• TASK DETAILS:
Transcribe the records below exactly as they appear, omitting any pictures.

--- START ---

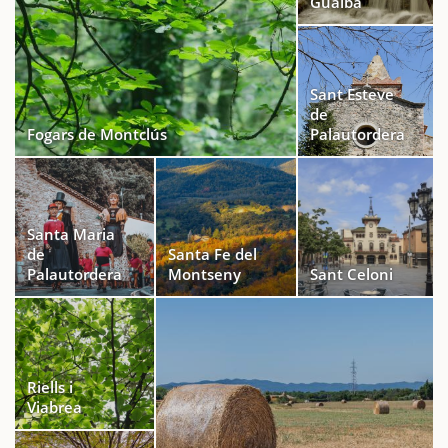
Gualba
Sant Esteve
de
Fogars de Montclús
Palautordera
Santa Maria
de
Santa Fe del
Palautordera
Montseny
Sant Celoni
Riells i
Viabrea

--- END ---

• ANSWER TO THE EXERCISE:
Gualba
Sant Esteve
de
Fogars de Montclús
Palautordera
Santa Maria
de
Santa Fe del
Palautordera
Montseny
Sant Celoni
Riells i
Viabrea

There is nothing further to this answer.